Task: After locating the line that holds "[836,200,853,208] 一 -> [119,224,137,242] 零", output it and all following lines word for word, stopping only at the end of the data.

[Edit tracking data]
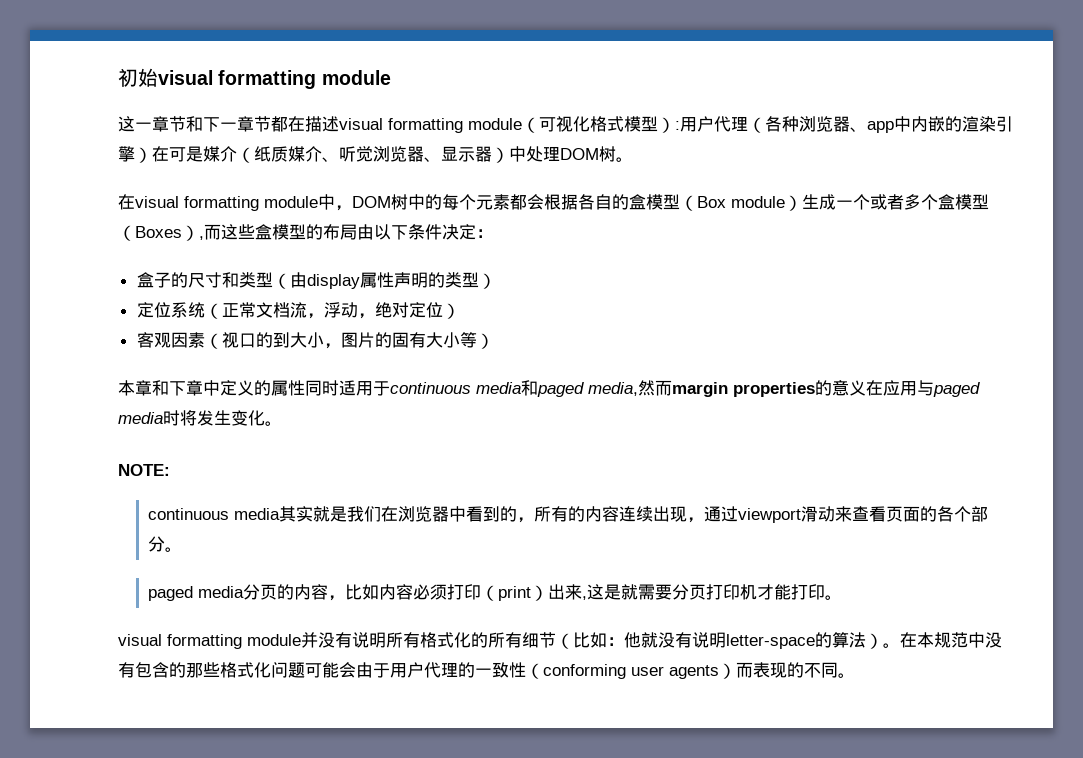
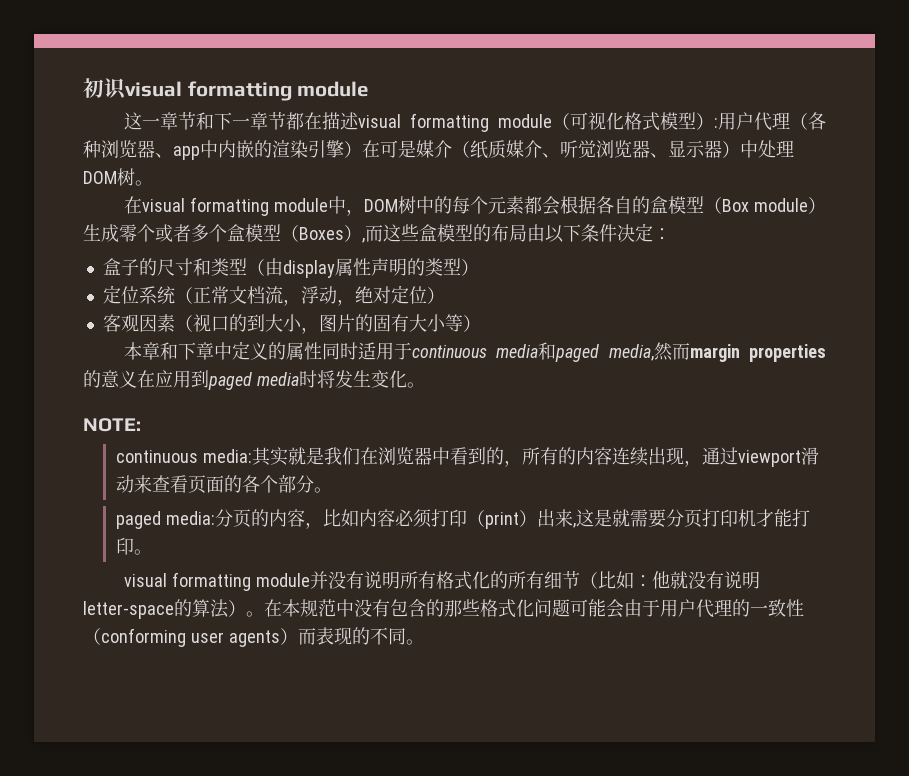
[138,68,158,87] 始 -> [104,78,127,100] 识
[836,200,853,208] 一 -> [119,224,137,242] 零
[917,380,934,396] 与 -> [191,370,209,388] 到
[234,508,281,520] media -> [202,449,252,463] media:
[198,586,245,598] media -> [165,511,215,525] media:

Result of this exercise:
[836,200,853,208] 一 -> [119,224,137,242] 零
[917,380,934,396] 与 -> [191,370,209,388] 到
[234,508,281,520] media -> [202,449,252,463] media:
[198,586,245,598] media -> [165,511,215,525] media:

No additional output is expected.